SINGAPORE - Home Affairs and Law Minister K. Shanmugam marked the end of a key Taoist festival with hundreds of devotees at Sembawang Beach on Sunday (Oct 9) evening.
The annual Festival of the Nine Emperor Gods, also known as Kew Ong Yah in Chinese dialect, was celebrated in Nee Soon GRC, where Mr Shanmugam is a Member of Parliament.
The 10-day long celebrations involved performances and community events.
Said Mr Shanmugam: "Every year, the organisers extend the celebrations to everyone in the community - goodie bags are distributed, daily vegetarian meals are offered, the elderly residents are treated to a dinner and are given red packets.
"Devotees and the gods will also make a special tour around Nee Soon to pay mutual respects to the various temples, including the Indian temples who warmly welcome them."
As an MP, Mr Shanmugam has attended the festival every year if he is in Singapore during the celebrations.
Speaking to the media, he added that the event is very ground-up and also emphasises tradition.
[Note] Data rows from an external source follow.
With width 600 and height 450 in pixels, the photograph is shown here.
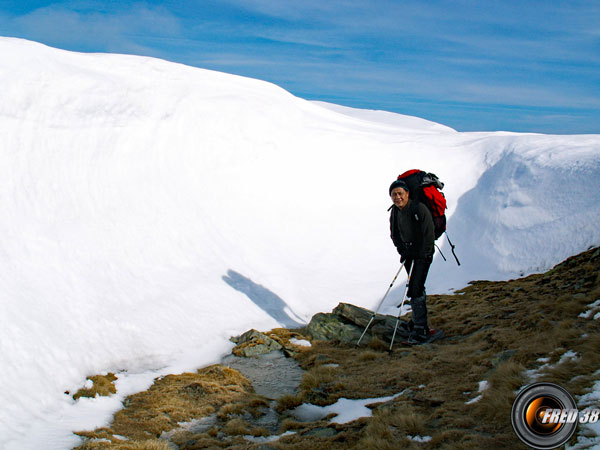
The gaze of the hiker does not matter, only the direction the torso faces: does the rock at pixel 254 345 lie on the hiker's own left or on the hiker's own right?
on the hiker's own right

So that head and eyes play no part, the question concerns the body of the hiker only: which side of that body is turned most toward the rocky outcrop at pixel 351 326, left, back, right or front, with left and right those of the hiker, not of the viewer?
right

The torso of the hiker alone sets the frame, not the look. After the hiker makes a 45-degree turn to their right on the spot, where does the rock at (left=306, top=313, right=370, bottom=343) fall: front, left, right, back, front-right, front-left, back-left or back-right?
front-right

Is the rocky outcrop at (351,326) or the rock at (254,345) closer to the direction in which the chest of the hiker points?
the rock

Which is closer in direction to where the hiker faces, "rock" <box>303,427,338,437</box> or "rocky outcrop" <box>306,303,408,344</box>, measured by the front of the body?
the rock

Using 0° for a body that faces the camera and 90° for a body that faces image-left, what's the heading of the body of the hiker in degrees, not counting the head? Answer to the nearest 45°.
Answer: approximately 45°
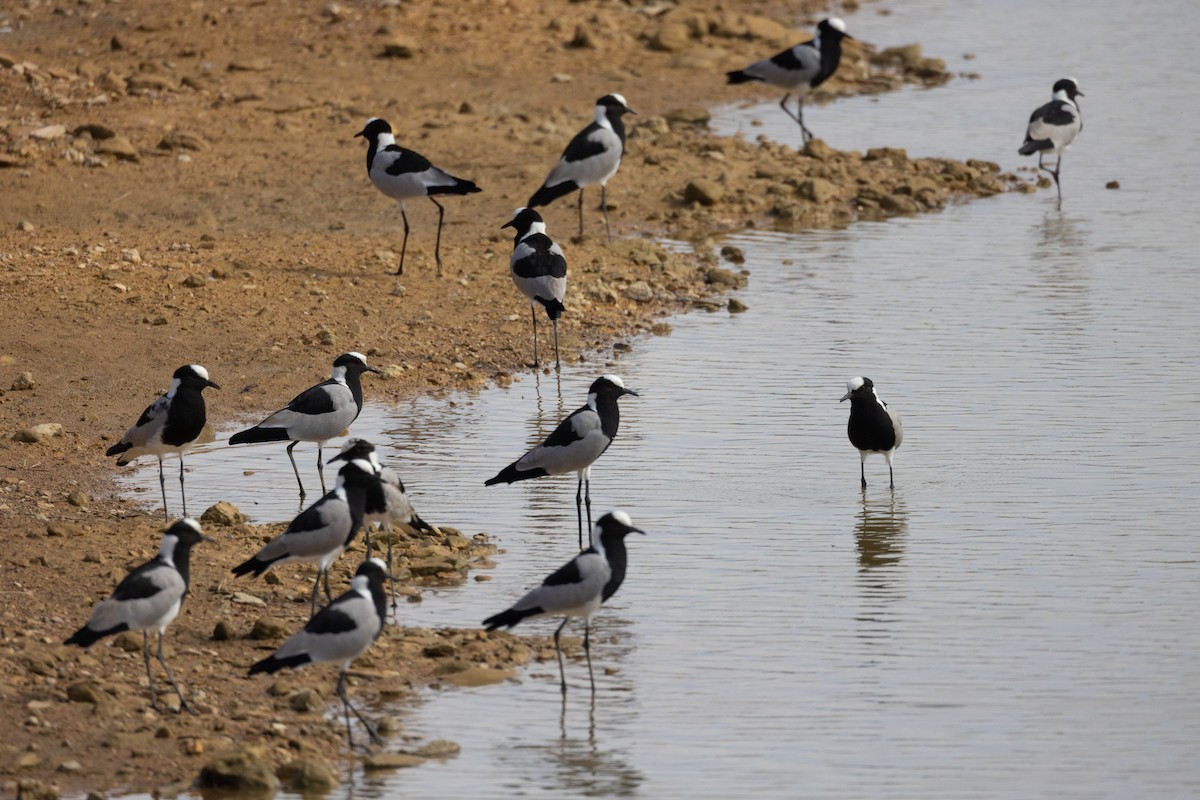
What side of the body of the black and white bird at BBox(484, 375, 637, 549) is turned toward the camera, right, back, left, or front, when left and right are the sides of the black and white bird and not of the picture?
right

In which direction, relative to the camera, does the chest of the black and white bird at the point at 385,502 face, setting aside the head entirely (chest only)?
to the viewer's left

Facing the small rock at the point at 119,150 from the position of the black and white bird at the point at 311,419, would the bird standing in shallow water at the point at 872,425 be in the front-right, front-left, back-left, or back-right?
back-right

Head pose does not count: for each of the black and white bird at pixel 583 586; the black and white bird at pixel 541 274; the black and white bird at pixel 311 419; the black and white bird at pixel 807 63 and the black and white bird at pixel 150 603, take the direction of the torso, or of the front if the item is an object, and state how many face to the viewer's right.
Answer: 4

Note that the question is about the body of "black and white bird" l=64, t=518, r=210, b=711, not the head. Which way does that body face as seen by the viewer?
to the viewer's right

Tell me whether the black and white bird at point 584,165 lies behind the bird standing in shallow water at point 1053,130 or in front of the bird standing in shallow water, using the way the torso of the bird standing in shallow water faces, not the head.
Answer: behind

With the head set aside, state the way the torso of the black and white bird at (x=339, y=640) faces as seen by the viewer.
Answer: to the viewer's right

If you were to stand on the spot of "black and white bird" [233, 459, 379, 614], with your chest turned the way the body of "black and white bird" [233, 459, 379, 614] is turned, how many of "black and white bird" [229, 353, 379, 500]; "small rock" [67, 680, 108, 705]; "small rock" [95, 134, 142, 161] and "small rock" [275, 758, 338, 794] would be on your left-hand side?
2

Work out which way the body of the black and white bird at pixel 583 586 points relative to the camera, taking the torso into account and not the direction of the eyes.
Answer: to the viewer's right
Beyond religion, the celebrations take on a multi-racial and multi-religious approach as well, he said, with many participating.
Accompanied by a procession of brightly-lit floats, lions and dragon dances and performers in elaborate costumes, Mr Shanmugam and the devotees left from the Chong Pang Combined Temple to Sembawang Beach where prayers were held.
After the prayers, he joined temple elders bearing the sacred urn representing the gods in "sending off the Nine Emperor Gods" into the waters of the Straits of Johor along Sembawang Beach.
They then returned to the shore to set a huge paper-mache dragon boat ablaze, to symbolise casting off bad luck and negativity.
Mr Toh Hong San, chairman of the Kew Ong Yah Jing Shui Gang Dou Mu Gong Temple, said cultural performances from other racial groups were included in the celebrations this year. Malay and Indian performances were featured during the vegetarian feast held for more than 950 residents on the ninth day of the festival as well.